* [Task directions]: Translate this sentence from the Solr 4 testing thread into Spanish: "There does not seem to be any centrally configured directory I can use for the slf4j and log4j jars."

* start Document extract *

FAQ

[Solr-user] Testing Solr4 - first impressions and problems

Shawn Heisey
Oct 14, 2012 at 8:11 pm
Please see my other thread called "Testing Solr4 - reference thread"for
general information about my config layout. If more specific information
is required, please let me know.

So far I cannot get a solr.war built without slf4j bindings to work
right. There does not seem to be any centrally configured directory I
can use for the slf4j and log4j jars. I am hesitant to use a lib entry
in solrconfig.xml, because I actually have three distinct solrconfig.xml
files and each server has 16 cores that symlink to those files. I can
have each instanceDir contain a symlink to a more central lib directory,
but I don't want each core to have its own copy of those jars loaded
into memory unless it's the only way to make it work. If anyone knows
how to make this work properly, let me know. If the instanceDir symlink
option is the only way, I will probably file an issue in Jira.

If the updateLog is turned on (I did add _version_ to my schema), doing
a full reindex (using DIH) leads to "out of memory" exceptions, and the
transaction log takes up the same amount of disk space (in a single log
file) as the partially built index. Based on the index progress before
it died, performance is terrible -- about one third the pace of Solr
3.5.0, perhaps less.

After I turned off updateLog, performance went way up and it was able to
complete without error. I think it is actually faster than it was under
3.5.0 with the exact same DIH config, as long as updateLog is turned
off. I haven't done enough testing to file an issue yet. Are there
ways to split the transaction log into multiple files and control how
much disk space the log uses? Can I do anything to increase performance?

For relative paths, instanceDir is relative to solr.home, dataDir is
relative to instanceDir, and if you are using symlinks for
solrconfig.xml, xinclude directives are relative to the symlink
location, not the real file location. These seem like reasonable
defaults to me. Is this what I should expect for the future, or should
I be filing an issue?

Thanks,
Shawn
reply

Search Discussions

9 responses

  • Erick Erickson at Oct 14, 2012 at 11:45 pm
    About your second point. Try committing more often with openSearcher
    set to false.
    There's a bit here:
    http://wiki.apache.org/solr/SolrConfigXml

    <autoCommit>
    <maxDocs>10000</maxDocs> <!-- maximum uncommited docs before
    autocommit triggered -->
    <maxTime>15000</maxTime> <!-- maximum time (in MS) after adding
    a doc before an autocommit is triggered -->
    <openSearcher>false</openSearcher> <!-- SOLR 4.0. Optionally
    don't open a searcher on hard commit. This is useful to minimize the
    size of transaction logs that keep track of uncommitted updates. -->
    </autoCommit>


    That should keep the size of the transaction log down to reasonable levels...

* end Document extract *
* start Dataset extract *

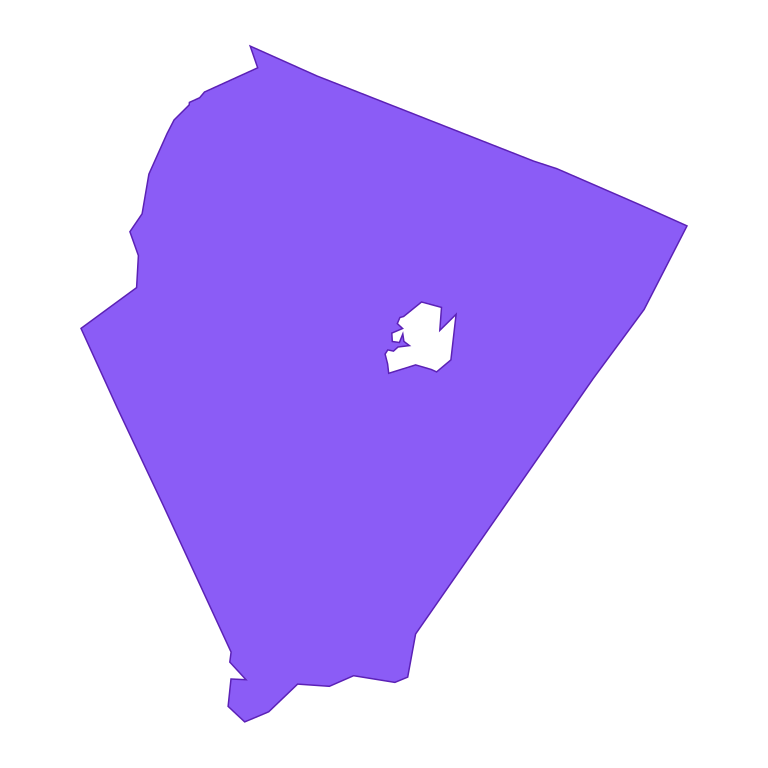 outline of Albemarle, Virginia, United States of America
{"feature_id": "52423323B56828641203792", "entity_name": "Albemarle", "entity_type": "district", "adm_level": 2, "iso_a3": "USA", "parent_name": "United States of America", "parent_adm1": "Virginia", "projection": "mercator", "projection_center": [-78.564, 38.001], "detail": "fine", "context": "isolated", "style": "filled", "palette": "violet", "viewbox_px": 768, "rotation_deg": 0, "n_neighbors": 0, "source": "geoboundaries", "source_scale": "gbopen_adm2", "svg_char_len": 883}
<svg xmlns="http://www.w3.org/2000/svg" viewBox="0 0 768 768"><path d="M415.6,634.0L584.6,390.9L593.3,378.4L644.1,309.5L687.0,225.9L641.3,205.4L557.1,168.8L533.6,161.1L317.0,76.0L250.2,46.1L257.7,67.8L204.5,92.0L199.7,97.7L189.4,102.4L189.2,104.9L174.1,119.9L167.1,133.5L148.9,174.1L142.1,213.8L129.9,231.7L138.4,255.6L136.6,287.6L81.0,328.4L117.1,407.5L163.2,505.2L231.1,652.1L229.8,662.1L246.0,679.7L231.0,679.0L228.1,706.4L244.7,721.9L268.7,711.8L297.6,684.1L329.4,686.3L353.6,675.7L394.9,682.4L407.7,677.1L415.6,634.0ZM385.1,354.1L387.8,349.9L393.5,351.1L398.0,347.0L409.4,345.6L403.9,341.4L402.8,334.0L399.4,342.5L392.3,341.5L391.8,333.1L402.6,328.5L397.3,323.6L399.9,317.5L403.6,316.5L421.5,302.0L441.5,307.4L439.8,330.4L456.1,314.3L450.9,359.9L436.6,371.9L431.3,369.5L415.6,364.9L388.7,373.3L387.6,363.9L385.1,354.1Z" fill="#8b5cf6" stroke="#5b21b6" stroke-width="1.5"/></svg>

* end Dataset extract *

* [Final result]: No parece haber ningún directorio configurado de forma centralizada que pueda usar para los jars de slf4j y log4j.